任务说明 |
将下方清单中的全部行逐字返回，不作任何改动。

记录信息 |
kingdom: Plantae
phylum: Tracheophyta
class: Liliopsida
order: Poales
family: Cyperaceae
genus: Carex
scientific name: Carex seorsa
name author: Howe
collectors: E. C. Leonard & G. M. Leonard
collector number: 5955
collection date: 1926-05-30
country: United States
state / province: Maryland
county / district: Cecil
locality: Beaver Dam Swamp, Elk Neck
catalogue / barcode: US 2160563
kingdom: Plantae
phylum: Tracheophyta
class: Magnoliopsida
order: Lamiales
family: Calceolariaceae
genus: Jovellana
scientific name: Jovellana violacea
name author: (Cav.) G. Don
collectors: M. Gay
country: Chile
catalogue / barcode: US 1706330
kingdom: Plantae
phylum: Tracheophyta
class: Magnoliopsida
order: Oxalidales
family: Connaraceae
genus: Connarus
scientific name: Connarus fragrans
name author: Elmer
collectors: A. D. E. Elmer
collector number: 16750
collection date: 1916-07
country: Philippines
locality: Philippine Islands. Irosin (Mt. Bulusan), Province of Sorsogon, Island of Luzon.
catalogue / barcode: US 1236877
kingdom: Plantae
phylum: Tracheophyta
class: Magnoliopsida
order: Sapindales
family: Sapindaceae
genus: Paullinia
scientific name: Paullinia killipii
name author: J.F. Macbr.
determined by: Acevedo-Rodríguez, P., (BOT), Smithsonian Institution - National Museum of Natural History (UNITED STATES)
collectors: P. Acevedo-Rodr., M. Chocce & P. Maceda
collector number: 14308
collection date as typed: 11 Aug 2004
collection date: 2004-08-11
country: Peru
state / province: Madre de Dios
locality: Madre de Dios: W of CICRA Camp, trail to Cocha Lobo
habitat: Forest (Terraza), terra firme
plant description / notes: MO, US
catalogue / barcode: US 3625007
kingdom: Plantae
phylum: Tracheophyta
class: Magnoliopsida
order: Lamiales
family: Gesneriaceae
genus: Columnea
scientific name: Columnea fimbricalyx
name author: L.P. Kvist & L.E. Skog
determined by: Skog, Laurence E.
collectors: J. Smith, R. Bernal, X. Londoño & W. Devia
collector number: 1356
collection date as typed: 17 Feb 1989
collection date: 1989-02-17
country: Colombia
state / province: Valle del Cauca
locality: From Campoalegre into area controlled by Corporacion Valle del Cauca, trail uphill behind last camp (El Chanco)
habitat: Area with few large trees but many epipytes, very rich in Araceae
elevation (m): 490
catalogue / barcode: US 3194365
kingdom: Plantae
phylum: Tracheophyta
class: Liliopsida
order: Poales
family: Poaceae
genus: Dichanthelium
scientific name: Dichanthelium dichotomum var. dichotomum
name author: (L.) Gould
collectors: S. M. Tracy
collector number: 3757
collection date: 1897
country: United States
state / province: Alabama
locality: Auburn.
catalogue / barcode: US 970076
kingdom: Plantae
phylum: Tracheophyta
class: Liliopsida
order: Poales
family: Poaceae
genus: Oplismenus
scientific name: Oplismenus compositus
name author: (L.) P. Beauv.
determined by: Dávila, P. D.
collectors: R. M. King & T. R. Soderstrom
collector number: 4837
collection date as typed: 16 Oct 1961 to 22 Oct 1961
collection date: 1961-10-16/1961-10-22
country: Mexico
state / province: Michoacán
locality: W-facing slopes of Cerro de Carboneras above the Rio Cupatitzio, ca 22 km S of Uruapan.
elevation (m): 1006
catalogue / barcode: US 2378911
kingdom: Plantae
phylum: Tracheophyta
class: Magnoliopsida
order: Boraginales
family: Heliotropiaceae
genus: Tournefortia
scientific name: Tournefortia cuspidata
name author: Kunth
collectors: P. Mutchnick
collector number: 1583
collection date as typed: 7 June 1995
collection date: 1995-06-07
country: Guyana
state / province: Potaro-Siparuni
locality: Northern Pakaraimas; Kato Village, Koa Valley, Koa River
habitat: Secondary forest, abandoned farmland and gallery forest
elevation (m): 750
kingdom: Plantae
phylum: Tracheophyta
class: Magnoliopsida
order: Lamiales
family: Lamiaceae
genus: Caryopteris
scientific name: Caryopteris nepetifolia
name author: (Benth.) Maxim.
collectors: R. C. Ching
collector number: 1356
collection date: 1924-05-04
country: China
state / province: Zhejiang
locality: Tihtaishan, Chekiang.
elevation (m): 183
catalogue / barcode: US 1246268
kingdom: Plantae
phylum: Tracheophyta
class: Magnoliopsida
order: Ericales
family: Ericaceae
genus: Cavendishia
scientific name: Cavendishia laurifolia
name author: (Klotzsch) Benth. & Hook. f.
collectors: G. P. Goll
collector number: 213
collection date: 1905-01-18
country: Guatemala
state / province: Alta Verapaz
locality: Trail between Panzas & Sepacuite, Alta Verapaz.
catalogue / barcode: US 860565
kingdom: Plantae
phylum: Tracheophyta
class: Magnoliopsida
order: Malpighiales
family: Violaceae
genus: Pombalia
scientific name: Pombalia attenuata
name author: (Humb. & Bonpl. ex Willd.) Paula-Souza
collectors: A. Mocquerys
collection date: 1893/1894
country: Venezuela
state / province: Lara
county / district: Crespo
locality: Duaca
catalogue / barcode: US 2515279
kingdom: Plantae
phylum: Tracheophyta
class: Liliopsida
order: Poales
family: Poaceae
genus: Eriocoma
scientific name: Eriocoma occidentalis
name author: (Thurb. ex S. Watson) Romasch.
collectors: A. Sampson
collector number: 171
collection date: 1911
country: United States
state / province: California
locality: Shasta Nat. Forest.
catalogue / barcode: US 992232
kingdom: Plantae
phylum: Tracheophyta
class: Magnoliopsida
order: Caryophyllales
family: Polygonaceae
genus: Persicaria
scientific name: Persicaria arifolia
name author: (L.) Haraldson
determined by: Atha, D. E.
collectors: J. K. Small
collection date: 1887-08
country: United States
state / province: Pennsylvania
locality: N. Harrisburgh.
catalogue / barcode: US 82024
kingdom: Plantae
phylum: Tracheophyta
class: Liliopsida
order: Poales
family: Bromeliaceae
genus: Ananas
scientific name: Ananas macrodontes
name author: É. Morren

书面答复 |
kingdom: Plantae
phylum: Tracheophyta
class: Liliopsida
order: Poales
family: Cyperaceae
genus: Carex
scientific name: Carex seorsa
name author: Howe
collectors: E. C. Leonard & G. M. Leonard
collector number: 5955
collection date: 1926-05-30
country: United States
state / province: Maryland
county / district: Cecil
locality: Beaver Dam Swamp, Elk Neck
catalogue / barcode: US 2160563
kingdom: Plantae
phylum: Tracheophyta
class: Magnoliopsida
order: Lamiales
family: Calceolariaceae
genus: Jovellana
scientific name: Jovellana violacea
name author: (Cav.) G. Don
collectors: M. Gay
country: Chile
catalogue / barcode: US 1706330
kingdom: Plantae
phylum: Tracheophyta
class: Magnoliopsida
order: Oxalidales
family: Connaraceae
genus: Connarus
scientific name: Connarus fragrans
name author: Elmer
collectors: A. D. E. Elmer
collector number: 16750
collection date: 1916-07
country: Philippines
locality: Philippine Islands. Irosin (Mt. Bulusan), Province of Sorsogon, Island of Luzon.
catalogue / barcode: US 1236877
kingdom: Plantae
phylum: Tracheophyta
class: Magnoliopsida
order: Sapindales
family: Sapindaceae
genus: Paullinia
scientific name: Paullinia killipii
name author: J.F. Macbr.
determined by: Acevedo-Rodríguez, P., (BOT), Smithsonian Institution - National Museum of Natural History (UNITED STATES)
collectors: P. Acevedo-Rodr., M. Chocce & P. Maceda
collector number: 14308
collection date as typed: 11 Aug 2004
collection date: 2004-08-11
country: Peru
state / province: Madre de Dios
locality: Madre de Dios: W of CICRA Camp, trail to Cocha Lobo
habitat: Forest (Terraza), terra firme
plant description / notes: MO, US
catalogue / barcode: US 3625007
kingdom: Plantae
phylum: Tracheophyta
class: Magnoliopsida
order: Lamiales
family: Gesneriaceae
genus: Columnea
scientific name: Columnea fimbricalyx
name author: L.P. Kvist & L.E. Skog
determined by: Skog, Laurence E.
collectors: J. Smith, R. Bernal, X. Londoño & W. Devia
collector number: 1356
collection date as typed: 17 Feb 1989
collection date: 1989-02-17
country: Colombia
state / province: Valle del Cauca
locality: From Campoalegre into area controlled by Corporacion Valle del Cauca, trail uphill behind last camp (El Chanco)
habitat: Area with few large trees but many epipytes, very rich in Araceae
elevation (m): 490
catalogue / barcode: US 3194365
kingdom: Plantae
phylum: Tracheophyta
class: Liliopsida
order: Poales
family: Poaceae
genus: Dichanthelium
scientific name: Dichanthelium dichotomum var. dichotomum
name author: (L.) Gould
collectors: S. M. Tracy
collector number: 3757
collection date: 1897
country: United States
state / province: Alabama
locality: Auburn.
catalogue / barcode: US 970076
kingdom: Plantae
phylum: Tracheophyta
class: Liliopsida
order: Poales
family: Poaceae
genus: Oplismenus
scientific name: Oplismenus compositus
name author: (L.) P. Beauv.
determined by: Dávila, P. D.
collectors: R. M. King & T. R. Soderstrom
collector number: 4837
collection date as typed: 16 Oct 1961 to 22 Oct 1961
collection date: 1961-10-16/1961-10-22
country: Mexico
state / province: Michoacán
locality: W-facing slopes of Cerro de Carboneras above the Rio Cupatitzio, ca 22 km S of Uruapan.
elevation (m): 1006
catalogue / barcode: US 2378911
kingdom: Plantae
phylum: Tracheophyta
class: Magnoliopsida
order: Boraginales
family: Heliotropiaceae
genus: Tournefortia
scientific name: Tournefortia cuspidata
name author: Kunth
collectors: P. Mutchnick
collector number: 1583
collection date as typed: 7 June 1995
collection date: 1995-06-07
country: Guyana
state / province: Potaro-Siparuni
locality: Northern Pakaraimas; Kato Village, Koa Valley, Koa River
habitat: Secondary forest, abandoned farmland and gallery forest
elevation (m): 750
kingdom: Plantae
phylum: Tracheophyta
class: Magnoliopsida
order: Lamiales
family: Lamiaceae
genus: Caryopteris
scientific name: Caryopteris nepetifolia
name author: (Benth.) Maxim.
collectors: R. C. Ching
collector number: 1356
collection date: 1924-05-04
country: China
state / province: Zhejiang
locality: Tihtaishan, Chekiang.
elevation (m): 183
catalogue / barcode: US 1246268
kingdom: Plantae
phylum: Tracheophyta
class: Magnoliopsida
order: Ericales
family: Ericaceae
genus: Cavendishia
scientific name: Cavendishia laurifolia
name author: (Klotzsch) Benth. & Hook. f.
collectors: G. P. Goll
collector number: 213
collection date: 1905-01-18
country: Guatemala
state / province: Alta Verapaz
locality: Trail between Panzas & Sepacuite, Alta Verapaz.
catalogue / barcode: US 860565
kingdom: Plantae
phylum: Tracheophyta
class: Magnoliopsida
order: Malpighiales
family: Violaceae
genus: Pombalia
scientific name: Pombalia attenuata
name author: (Humb. & Bonpl. ex Willd.) Paula-Souza
collectors: A. Mocquerys
collection date: 1893/1894
country: Venezuela
state / province: Lara
county / district: Crespo
locality: Duaca
catalogue / barcode: US 2515279
kingdom: Plantae
phylum: Tracheophyta
class: Liliopsida
order: Poales
family: Poaceae
genus: Eriocoma
scientific name: Eriocoma occidentalis
name author: (Thurb. ex S. Watson) Romasch.
collectors: A. Sampson
collector number: 171
collection date: 1911
country: United States
state / province: California
locality: Shasta Nat. Forest.
catalogue / barcode: US 992232
kingdom: Plantae
phylum: Tracheophyta
class: Magnoliopsida
order: Caryophyllales
family: Polygonaceae
genus: Persicaria
scientific name: Persicaria arifolia
name author: (L.) Haraldson
determined by: Atha, D. E.
collectors: J. K. Small
collection date: 1887-08
country: United States
state / province: Pennsylvania
locality: N. Harrisburgh.
catalogue / barcode: US 82024
kingdom: Plantae
phylum: Tracheophyta
class: Liliopsida
order: Poales
family: Bromeliaceae
genus: Ananas
scientific name: Ananas macrodontes
name author: É. Morren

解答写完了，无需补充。